この莫大なデジタル信号を高速で処理するコンピュータの心臓部(CPU)は、「トランジスタ」と呼ばれる半導体素子が1つのチップに数十億個も集積されたものです。トランジスタは、電気的な信号によって超高速でオンとオフを切り替える「電子のスイッチ」として機能します。このスイッチを複雑に組み合わせることで「AND(かつ)」や「OR(または)」といった論理演算回路が構成され、高度な情報処理が実現しているのです。

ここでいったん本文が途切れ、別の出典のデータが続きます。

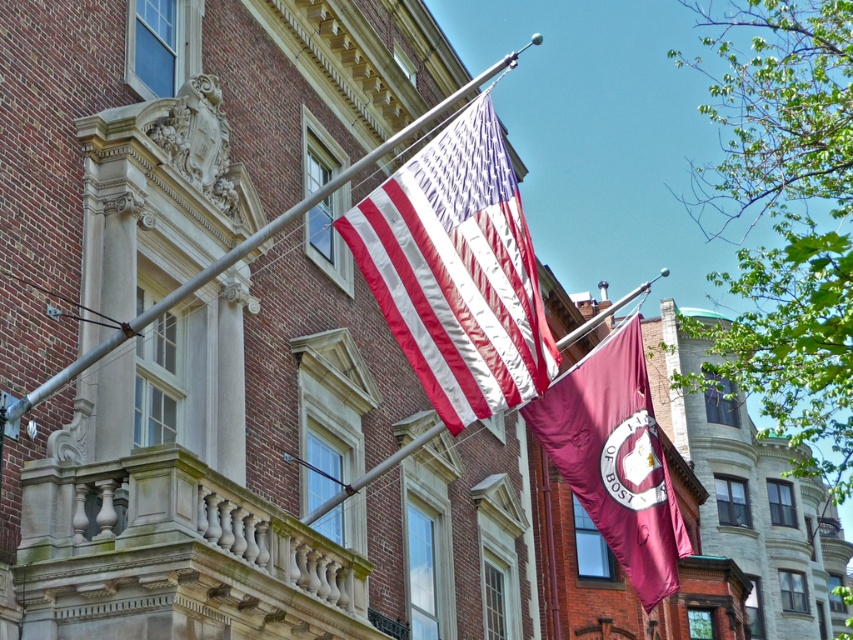
Does matte fabric flag at center have a lesser height compared to maroon fabric flag at center?

Correct, matte fabric flag at center is not as tall as maroon fabric flag at center.

Which is below, matte fabric flag at center or maroon fabric flag at center?

Result: maroon fabric flag at center is lower down.

At what (x,y) coordinates should I click in order to perform the action: click on matte fabric flag at center. Please return your answer as a coordinate pair (x, y). The height and width of the screenshot is (640, 853). Looking at the image, I should click on (457, 272).

How distant is matte fabric flag at center from metallic pole at upper center?

They are 221.90 feet apart.

Is matte fabric flag at center positioned at the back of metallic pole at upper center?

Yes, matte fabric flag at center is behind metallic pole at upper center.

Is point (403, 195) behind point (337, 177)?

No, (403, 195) is closer to viewer.

Identify the location of matte fabric flag at center. The height and width of the screenshot is (640, 853). (457, 272).

Is maroon fabric flag at center to the right of metallic pole at upper center from the viewer's perspective?

Correct, you'll find maroon fabric flag at center to the right of metallic pole at upper center.

Is maroon fabric flag at center to the left of metallic pole at upper center from the viewer's perspective?

No, maroon fabric flag at center is not to the left of metallic pole at upper center.

Is point (579, 390) more distant than point (444, 106)?

That is True.

Identify the location of maroon fabric flag at center. (614, 458).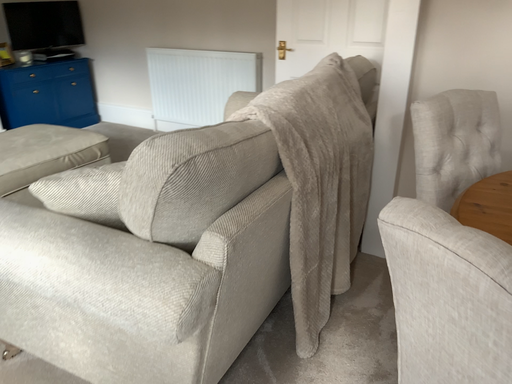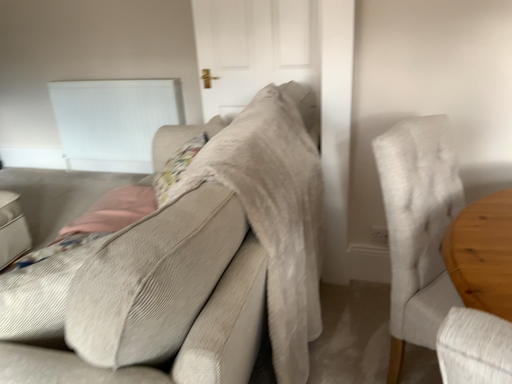
Question: Which way did the camera rotate in the video?

Choices:
 (A) rotated right
 (B) rotated left

Answer: (A)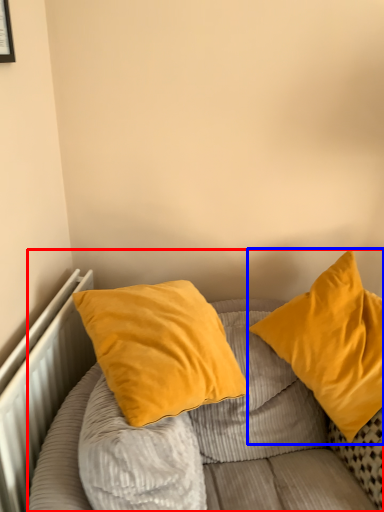
Question: Among these objects, which one is nearest to the camera, bed (highlighted by a red box) or pillow (highlighted by a blue box)?

Choices:
 (A) bed
 (B) pillow

Answer: (A)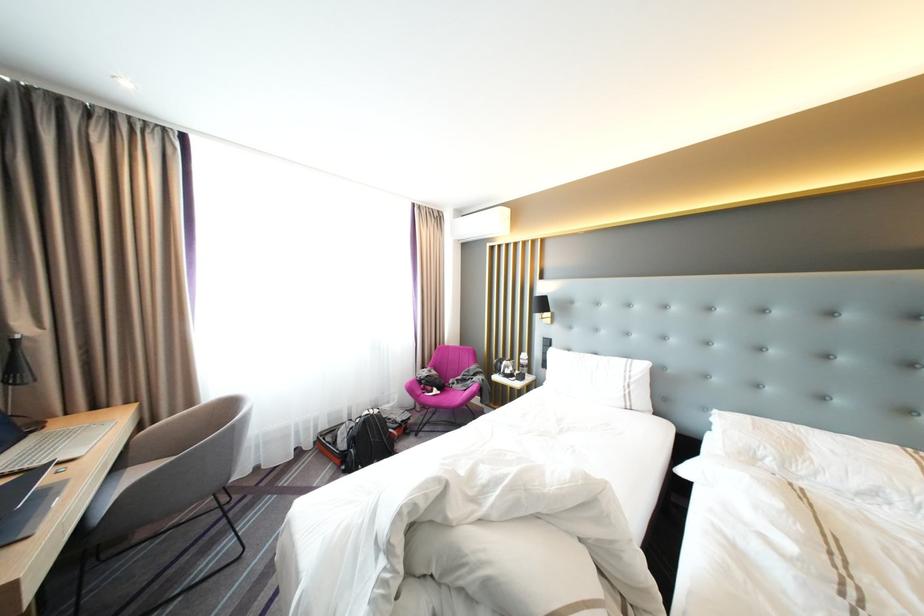
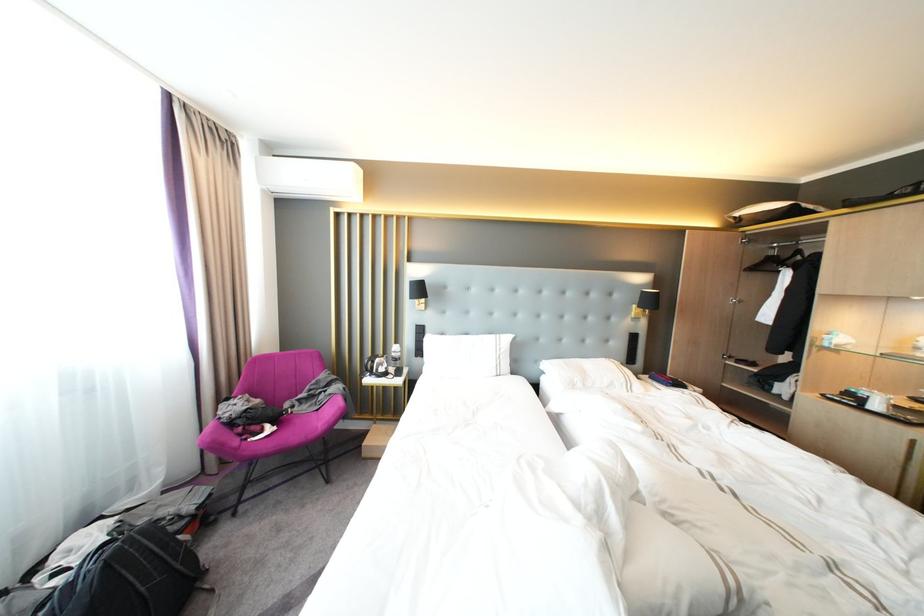
Find the pixel in the second image that matches [771,455] in the first image.

(586, 382)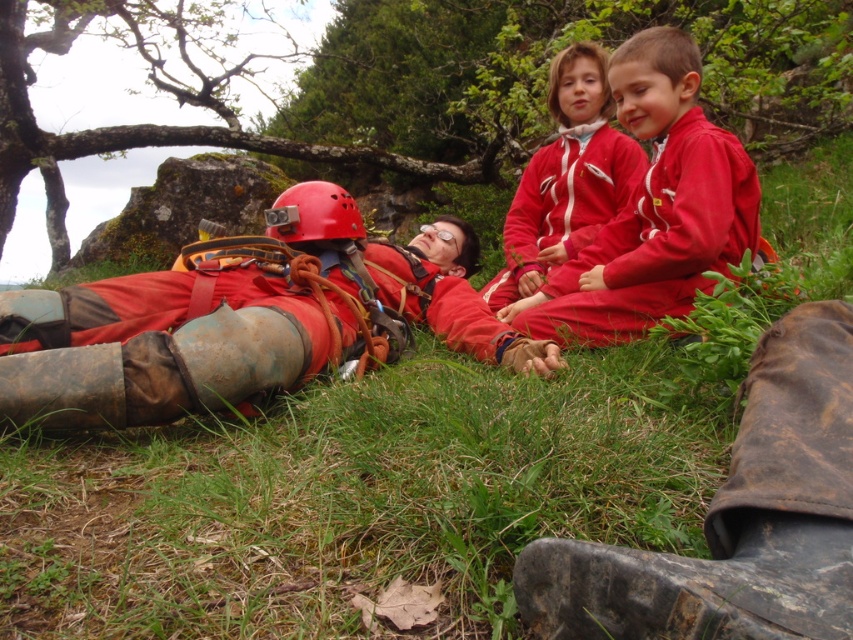
Based on the coordinates provided in the scene, where is the matte red tracksuit at center located?

The matte red tracksuit at center is located at the coordinates point [654,208].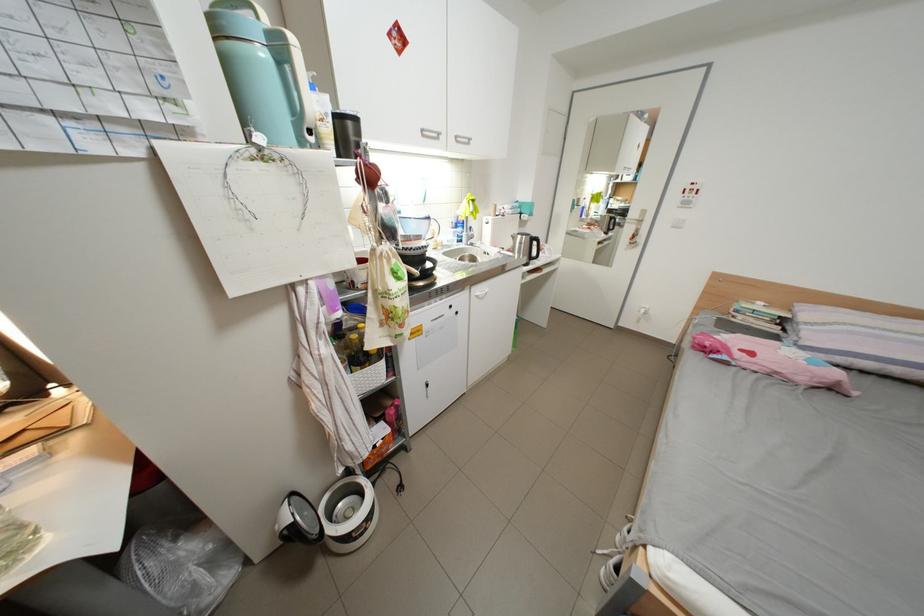
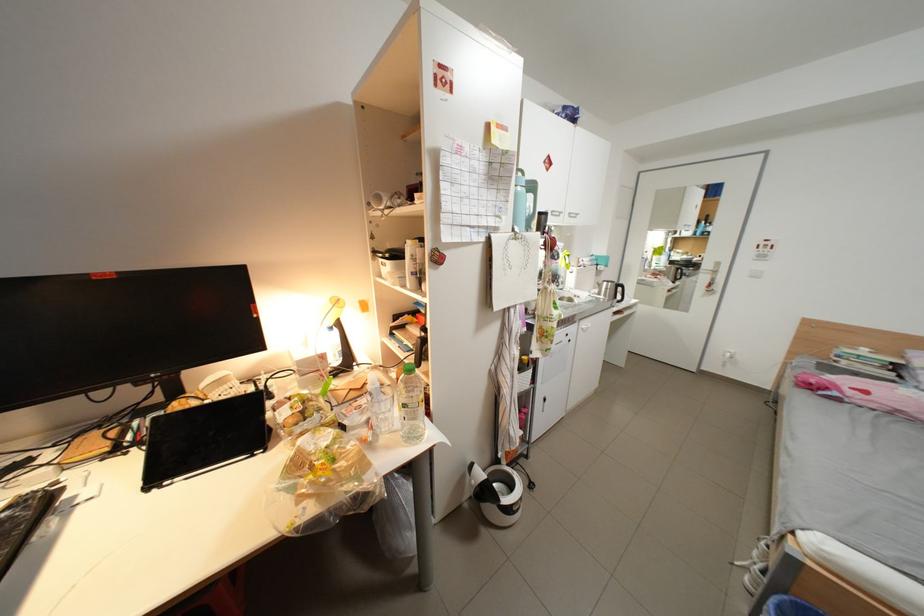
The point at [751,318] is marked in the first image. Where is the corresponding point in the second image?

(856, 363)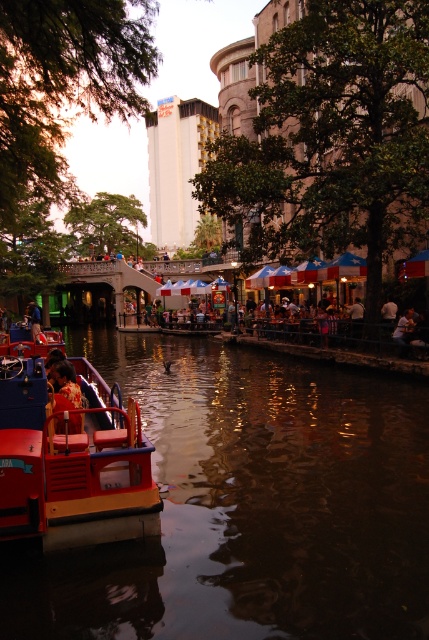
You are standing next to a camera on the riverbank and want to take a photo of the red plastic boat at lower left. If the camera has a maximum zoom range of 6 meters, will you be able to capture the boat clearly without moving closer?

The red plastic boat at lower left and the camera are 6.53 meters apart. Since the camera can only zoom up to 6 meters, you won there will not be able to capture the boat clearly without moving closer because the distance exceeds the maximum zoom range.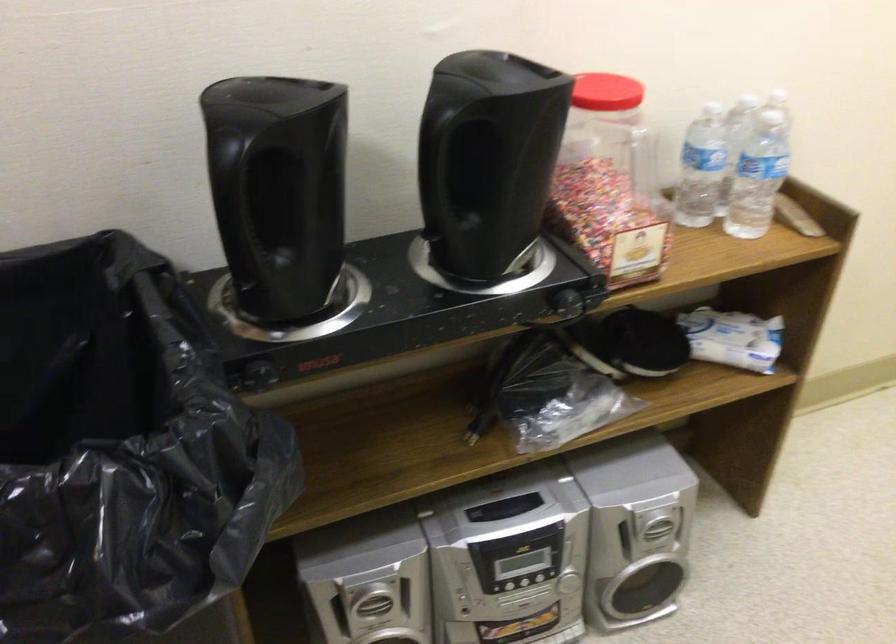
Identify the location of round speaker button. (658, 527).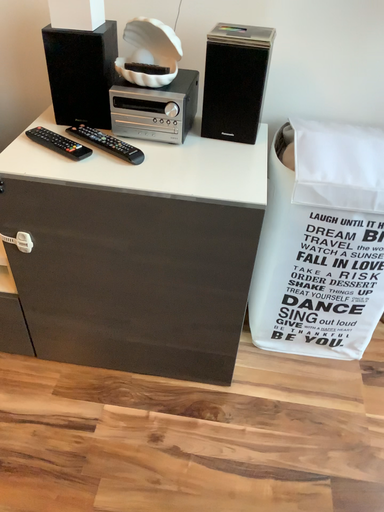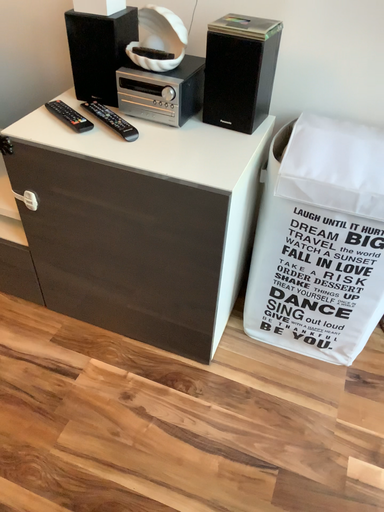
Question: Which way did the camera rotate in the video?

Choices:
 (A) rotated right
 (B) rotated left

Answer: (B)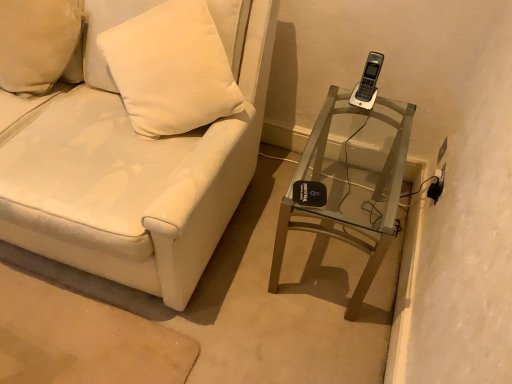
Where is `white leather couch at center`? Image resolution: width=512 pixels, height=384 pixels. white leather couch at center is located at coordinates (133, 166).

The width and height of the screenshot is (512, 384). Describe the element at coordinates (39, 44) in the screenshot. I see `white matte pillow at upper left` at that location.

The height and width of the screenshot is (384, 512). I want to click on clear glass table at right, so click(351, 183).

Identify the location of white leather couch at center. This screenshot has width=512, height=384. (133, 166).

Find the location of a particular element. furniture on the right side of white matte pillow at upper left is located at coordinates (133, 166).

Is white leather couch at center facing away from white matte pillow at upper left?

That's right, white leather couch at center is facing away from white matte pillow at upper left.

Is white leather couch at center completely or partially outside of white matte pillow at upper left?

Yes, white leather couch at center is outside of white matte pillow at upper left.

Which of these two, white leather couch at center or white matte pillow at upper left, is thinner?

white matte pillow at upper left is thinner.

Does point (360, 277) come closer to viewer compared to point (18, 207)?

No, (360, 277) is further to viewer.

Considering the relative positions of clear glass table at right and white leather couch at center in the image provided, is clear glass table at right to the right of white leather couch at center from the viewer's perspective?

Correct, you'll find clear glass table at right to the right of white leather couch at center.

Considering the sizes of objects clear glass table at right and white leather couch at center in the image provided, who is taller, clear glass table at right or white leather couch at center?

white leather couch at center.

From a real-world perspective, is clear glass table at right located beneath white leather couch at center?

Yes, from a real-world perspective, clear glass table at right is under white leather couch at center.

Looking at the image, does clear glass table at right seem bigger or smaller compared to white matte pillow at upper left?

clear glass table at right is bigger than white matte pillow at upper left.

Who is taller, clear glass table at right or white matte pillow at upper left?

clear glass table at right is taller.

Is clear glass table at right with white matte pillow at upper left?

clear glass table at right and white matte pillow at upper left are clearly separated.

Is white matte pillow at upper left far away from clear glass table at right?

Yes, white matte pillow at upper left is far from clear glass table at right.

Is point (34, 95) behind point (387, 185)?

Yes.

Is clear glass table at right at the back of white matte pillow at upper left?

No, white matte pillow at upper left's orientation is not away from clear glass table at right.

Between point (215, 224) and point (397, 196), which one is positioned behind?

The point (215, 224) is more distant.

What's the angular difference between white leather couch at center and clear glass table at right's facing directions?

1.35 degrees separate the facing orientations of white leather couch at center and clear glass table at right.

Is white leather couch at center far from clear glass table at right?

No, white leather couch at center is not far away from clear glass table at right.

From a real-world perspective, between white leather couch at center and clear glass table at right, who is vertically lower?

clear glass table at right, from a real-world perspective.

From a real-world perspective, is white matte pillow at upper left physically located above or below white leather couch at center?

In terms of real-world spatial position, white matte pillow at upper left is above white leather couch at center.

Can you tell me how much white matte pillow at upper left and white leather couch at center differ in facing direction?

The angular difference between white matte pillow at upper left and white leather couch at center is 2.05 degrees.

Between white matte pillow at upper left and white leather couch at center, which one has larger width?

white leather couch at center is wider.

Is point (14, 55) farther from camera compared to point (166, 167)?

Yes, point (14, 55) is farther from viewer.

Locate an element on the screen. This screenshot has height=384, width=512. pillow on the left of the white leather couch at center is located at coordinates (39, 44).

Locate an element on the screen. furniture above the clear glass table at right (from the image's perspective) is located at coordinates (133, 166).

Looking at the image, which one is located further to clear glass table at right, white leather couch at center or white matte pillow at upper left?

Among the two, white matte pillow at upper left is located further to clear glass table at right.

From the image, which object appears to be farther from white matte pillow at upper left, clear glass table at right or white leather couch at center?

Among the two, clear glass table at right is located further to white matte pillow at upper left.

From the image, which object appears to be nearer to white matte pillow at upper left, white leather couch at center or clear glass table at right?

Based on the image, white leather couch at center appears to be nearer to white matte pillow at upper left.

When comparing their distances from clear glass table at right, does white matte pillow at upper left or white leather couch at center seem further?

white matte pillow at upper left.

Looking at the image, which one is located closer to white leather couch at center, white matte pillow at upper left or clear glass table at right?

The object closer to white leather couch at center is white matte pillow at upper left.

Considering their positions, is clear glass table at right positioned closer to white leather couch at center than white matte pillow at upper left?

The object closer to white leather couch at center is white matte pillow at upper left.

Where is `furniture between white matte pillow at upper left and clear glass table at right`? furniture between white matte pillow at upper left and clear glass table at right is located at coordinates (133, 166).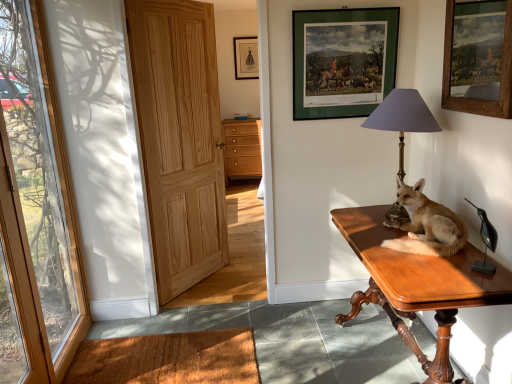
Image resolution: width=512 pixels, height=384 pixels. In order to click on vacant area in front of black glossy bird at right in this screenshot , I will do `click(489, 284)`.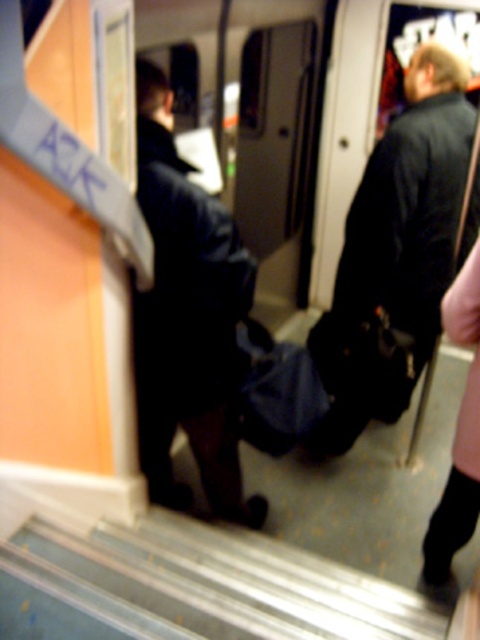
Can you confirm if metallic gray stairs at lower center is positioned below black leather jacket at right?

Yes, metallic gray stairs at lower center is below black leather jacket at right.

Is metallic gray stairs at lower center further to camera compared to black leather jacket at right?

No, metallic gray stairs at lower center is closer to the viewer.

Which is in front, point (101, 525) or point (463, 182)?

Positioned in front is point (101, 525).

Where is `metallic gray stairs at lower center`? The width and height of the screenshot is (480, 640). metallic gray stairs at lower center is located at coordinates (211, 582).

Who is more distant from viewer, (x=131, y=538) or (x=168, y=497)?

Point (x=168, y=497)

Does metallic gray stairs at lower center appear on the right side of black leather jacket at center?

Correct, you'll find metallic gray stairs at lower center to the right of black leather jacket at center.

Who is more forward, (x=253, y=588) or (x=204, y=246)?

Point (x=204, y=246)

Identify the location of metallic gray stairs at lower center. Image resolution: width=480 pixels, height=640 pixels. (211, 582).

From the picture: Who is positioned more to the left, black leather jacket at center or black leather jacket at right?

black leather jacket at center is more to the left.

Does black leather jacket at center appear under black leather jacket at right?

Yes.

Who is more forward, [175,348] or [342,388]?

Positioned in front is point [175,348].

You are a GUI agent. You are given a task and a screenshot of the screen. Output one action in this format:
    pyautogui.click(x=<x>, y=<y>)
    Task: Click on the black leather jacket at center
    Image resolution: width=480 pixels, height=640 pixels.
    Given the screenshot: What is the action you would take?
    pyautogui.click(x=188, y=317)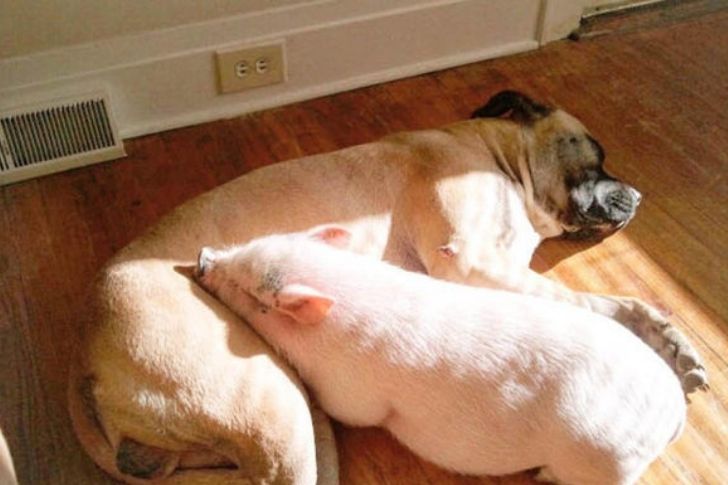
Where is `hardwood floor`? This screenshot has height=485, width=728. hardwood floor is located at coordinates (673, 101).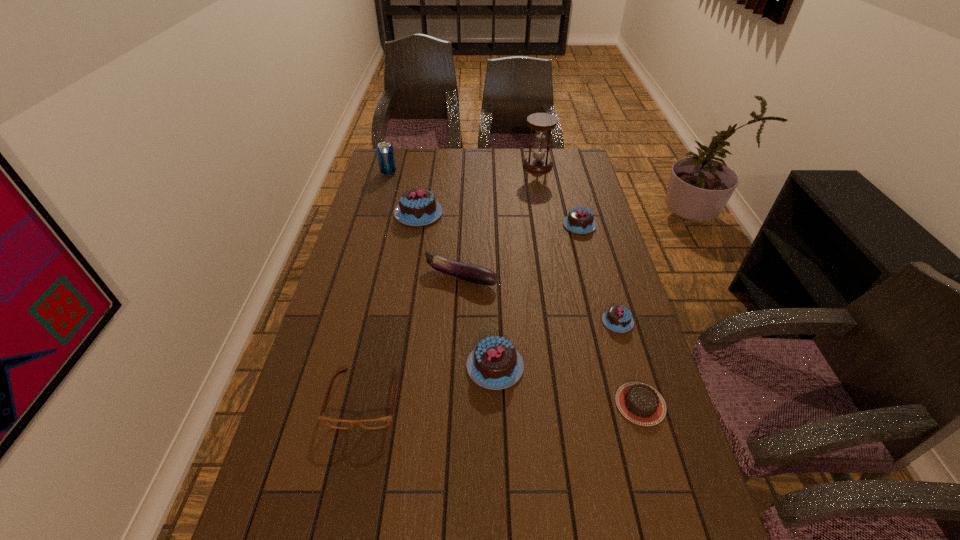
Locate an element on the screen. Image resolution: width=960 pixels, height=540 pixels. free space that satisfies the following two spatial constraints: 1. on the front side of the third tallest object; 2. on the left side of the brown chocolate cake is located at coordinates (387, 404).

強大なパワーで社会を動かす強電も、緻密な論理で知性を生み出す弱電も、すべては電磁気学という自然界のルールを人間が極限まで応用した姿なのです。

まとめ

家庭を照らす明かりも、世界を繋ぐ情報社会も、すべては同じ地続きの世界に存在しています。発電所で巨大なタービンが回り、変電所を経て家庭のコンセントへと至るエネルギーの旅。そして、そのコンセントから充電器を通り、スマートフォンの超微細な半導体回路へと吸い込まれていく情報の旅。これらはすべて、「電磁気学」という一つの壮大な物理法則の物語によって結ばれているのです。

強電と弱電という二つの領域は、扱うスケールと目的が異なるに過ぎません。強電は社会を動かす「エネルギー」を運ぶ使命を持ち、弱電は知性を生み出す「情報」を運ぶ使命を持っています。しかし、どちらの領域であっても、オームの法則に代表される電圧と電流の関係、ジュール熱に紐づく電力の計算、そしてエネルギーや信号を変換する電磁誘導という、全く同じ原理の歯車で動いています。

家庭やビルの安全を守る配線工事、過負荷や漏電から命を救う分電盤・ブレーカー・アースの設置、近代産業の動脈である単相や三相交流回路の設計、そして日々の安定を支える電気設備の保守・点検――。私たちが目にするこれらの実務や技術は、決して独立した作業ではありません。その背後には、基礎から応用、強電から弱電へとダイナミックに広がる、美しい電気回路の全体像が広がっているのです。